Tuesday, March 09, 2010
Reflections on the State of Poetry
We devoted the first six weeks of Intro to English Studies II to the study of poetry, and rounded out our consideration with a look at two Canadian poets and poems, both of which examine the role of poetry in the twentieth century. (The poems in question are A.M. Klein's "Portrait of the Poet as Landscape" and Irving Layton's "Whatever Else Poetry is Freedom".) Both seek to examine the state of poetry, particularly in Canada, with very different results. Klein rages against the obsolescence of poetry, which he describes as being like the fletcher's craft, where Layton paints the poet as a fool or buffoon.
For our last seminar, we asked the students to respond to Layton and Klein, to reflect on what they thought the state of poetry was, and on the role that poetry should play in English Studies at both the secondary and post-secondary levels. My students don't know what to make of poetry. They don't think it's dead, per se, but they don't know what to do with it. An educated person should know poetry, they agree. And music is poetry, but only sometimes. Only if it is real, or genuine, or has meaning behind it. They're reluctant to tell me how meaning is created--they just know. If meaning is conflated with authenticity, I ask, does that mean that Real Poetry must also be authentic to be meaningful? They're not sure, but a few of them wonder if that's why they don't like some of what we've studied. It doesn't mean anything to them.

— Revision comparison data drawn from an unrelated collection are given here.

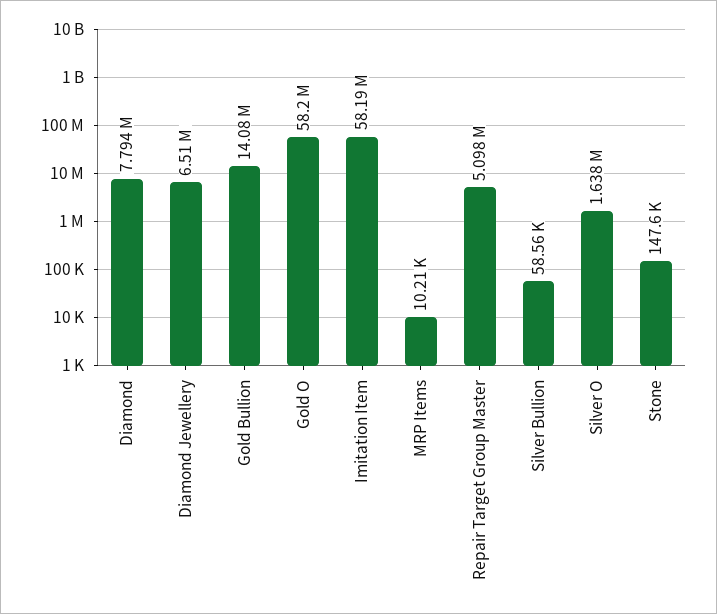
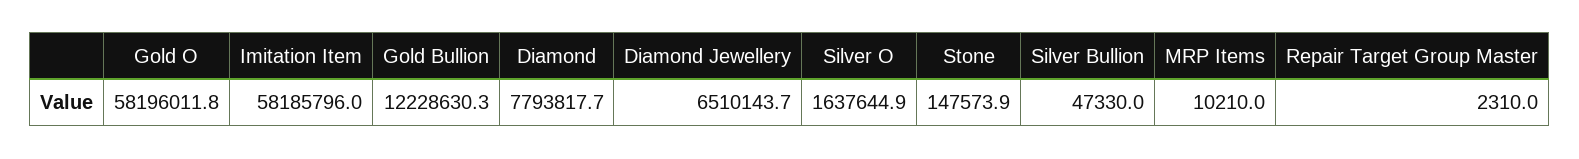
  {
    "Diamond": 7793817.7,
    "Diamond Jewellery": 6510143.7,
-   "Gold Bullion": 14080000,
+   "Gold Bullion": 12228630.3,
    "Gold O": 58196011.8,
    "Imitation Item": 58185796,
    "MRP Items": 10210,
-   "Repair Target Group Master": 5098000,
+   "Repair Target Group Master": 2310,
-   "Silver Bullion": 58560,
+   "Silver Bullion": 47330,
    "Silver O": 1637644.9,
    "Stone": 147573.9
  }

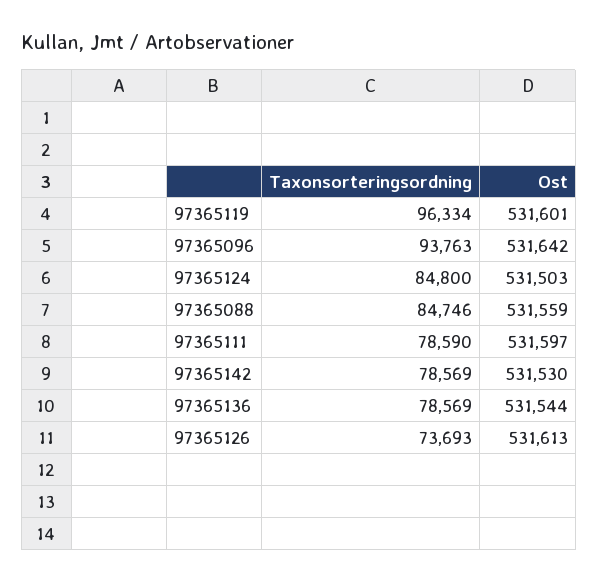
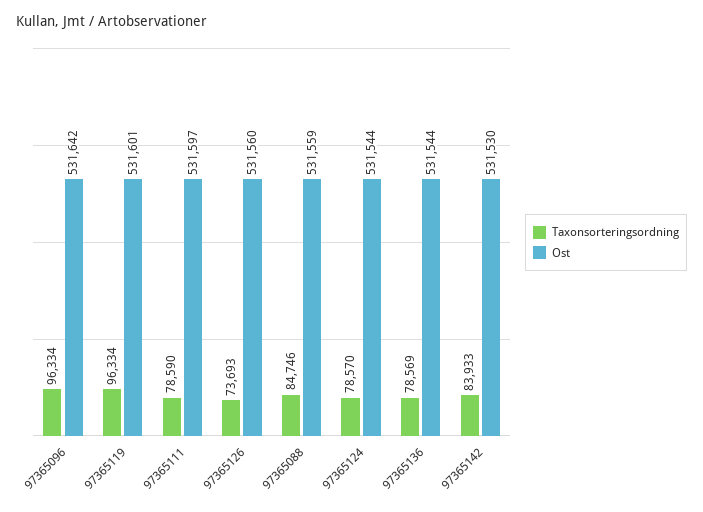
  {
    "Taxonsorteringsordning": {
      "97365119": 96334,
-     "97365096": 93763,
+     "97365096": 96334,
-     "97365124": 84800,
+     "97365124": 78570,
      "97365088": 84746,
      "97365111": 78590,
-     "97365142": 78569,
+     "97365142": 83933,
      "97365136": 78569,
      "97365126": 73693
    },
    "Ost": {
      "97365119": 531601,
      "97365096": 531642,
-     "97365124": 531503,
+     "97365124": 531544,
      "97365088": 531559,
      "97365111": 531597,
      "97365142": 531530,
      "97365136": 531544,
-     "97365126": 531613
+     "97365126": 531560
    }
  }

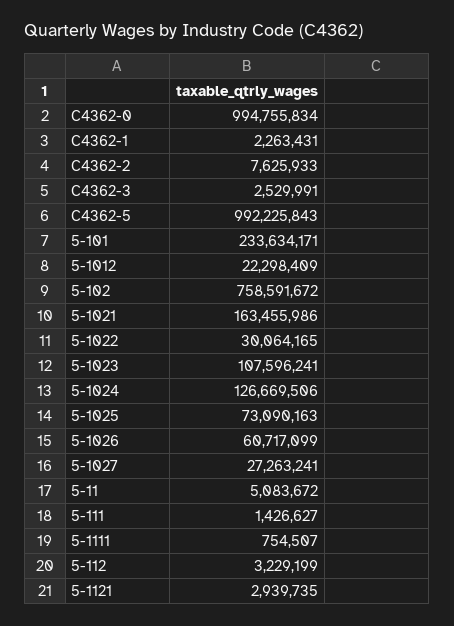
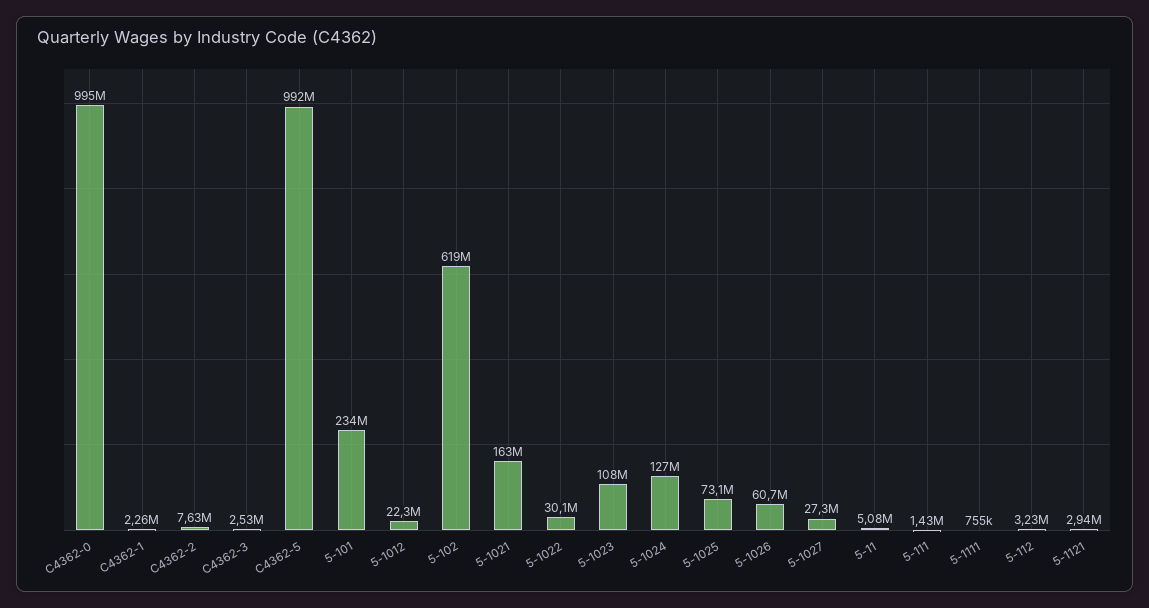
  {
    "C4362-0": 994755834,
    "C4362-1": 2263431,
    "C4362-2": 7625933,
    "C4362-3": 2529991,
    "C4362-5": 992225843,
    "5-101": 233634171,
    "5-1012": 22298409,
-   "5-102": 758591672,
+   "5-102": 619000000,
    "5-1021": 163455986,
    "5-1022": 30064165,
    "5-1023": 107596241,
    "5-1024": 126669506,
    "5-1025": 73090163,
    "5-1026": 60717099,
    "5-1027": 27263241,
    "5-11": 5083672,
    "5-111": 1426627,
    "5-1111": 754507,
    "5-112": 3229199,
    "5-1121": 2939735
  }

They stare at me blankly when I tell them that I like poetry, that I even own books (plural!) of it. I hope that some of them leave this year with an understanding that poetry does something. That it makes you feel. Just like music can, only you have to work harder for ir.
I read a piece that a fourth year student submitted to our Creative Writing Exhibition. It was actually a prose piece, but it spoke of finding TS Eliot, and finding friends. One of the things that I miss most about undergrad si discovering poetry for the first time. I don't remember starting university with any particular love for poetry, but I do remember what it felt like to read some of those poems for the first time, the tiny frisson of excitement in my abdomen.

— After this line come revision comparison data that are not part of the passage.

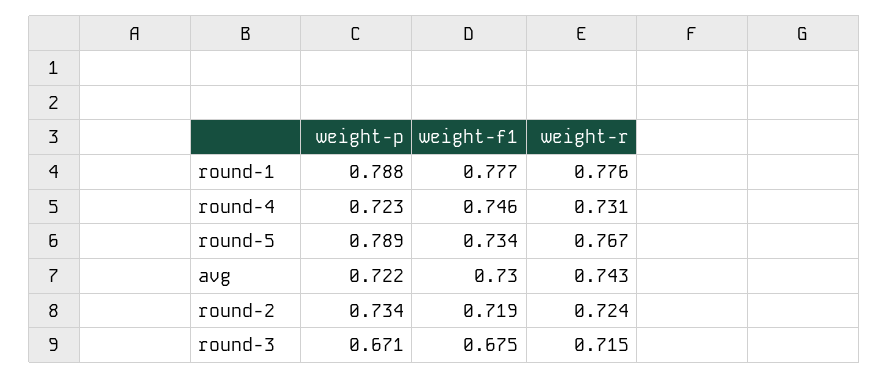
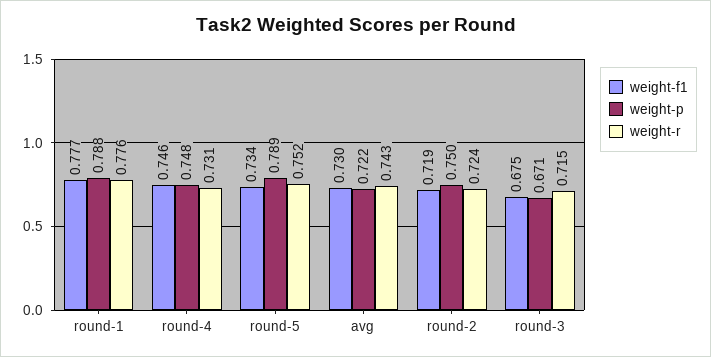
  {
    "weight-p": {
      "round-1": 0.788,
-     "round-4": 0.723,
+     "round-4": 0.748,
      "round-5": 0.789,
      "avg": 0.722,
-     "round-2": 0.734,
+     "round-2": 0.75,
      "round-3": 0.671
    },
    "weight-f1": {
      "round-1": 0.777,
      "round-4": 0.746,
      "round-5": 0.734,
      "avg": 0.73,
      "round-2": 0.719,
      "round-3": 0.675
    },
    "weight-r": {
      "round-1": 0.776,
      "round-4": 0.731,
-     "round-5": 0.767,
+     "round-5": 0.752,
      "avg": 0.743,
      "round-2": 0.724,
      "round-3": 0.715
    }
  }

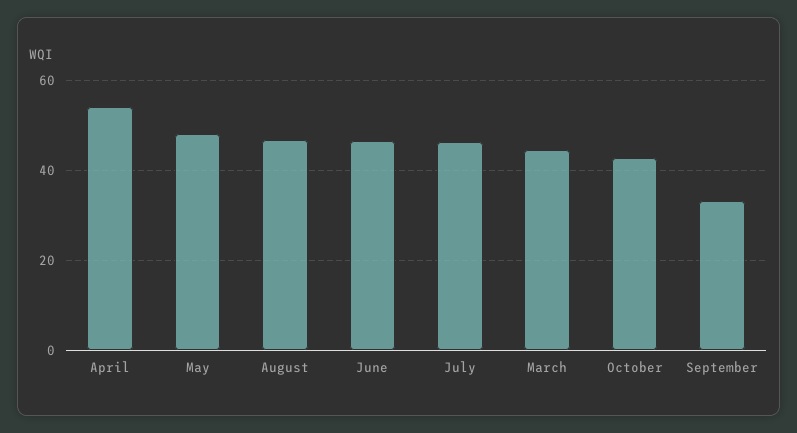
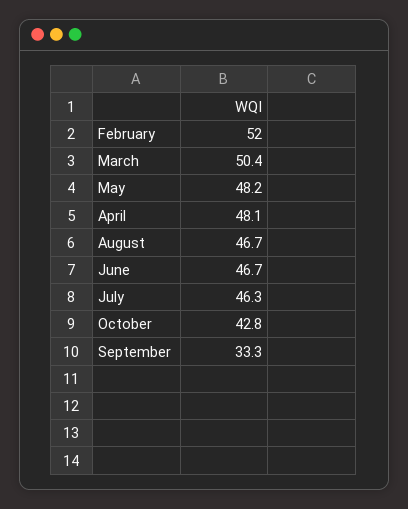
  {
-   "April": 54,
+   "April": 48.1,
    "May": 48.2,
    "August": 46.7,
    "June": 46.7,
    "July": 46.3,
-   "March": 44,
+   "March": 50.4,
    "October": 42.8,
-   "September": 33.3
+   "September": 33.3,
+   "February": 52
  }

The poem I remember most from my first year of university is Wallace Steven's "Thirteen Ways of Looking At A Blackbird." I know that we read other things--"Goblin Market", some Atwood, some Auden--but it is Stevens that sticks in my mind, it is Stevens who made me think This Is Poetry for the first time. The poem does everything that it does so simply, but so well, while so actively defying linear interpretation. It was unlike anything I'd ever read before.
The next year was the British Literature survey year, which brought even more poetry: "Dover Beach," "The Waste Land," "Dulce Et Decorum Est", "The Pomegranate."
And into third year: "Sed Non Satiata," "The Lady's Dressing Room," "Brebeuf and his Brethren". Oh, and Prufrock.
Prufrock.
In a lot of ways, Prufrock is why I'm in English Studies. I'm not an Eliot scholar, nor even a poetry specialist, but Prufrock was a revelation to me. When I read it for the first time, it was the apex of everything that I was learning to love about poetry; for me, it manages to be both alpha and omega. Every time I write, I am not as good as Prufrock, but every time I write I have that summit to strive for.
As a teacher, I want to be the person who introduces someone to his or her Prufrock. I want to see someone realize that poetry is not in fact dead, or archaic; I want to see someone realize that poetry has both meaning and life, that there is somewhere to go from here.
Whatever else, poetry is freedom. (Words Layton's, but the comma is mine.) Writing poetry is freedom, but so is reading it.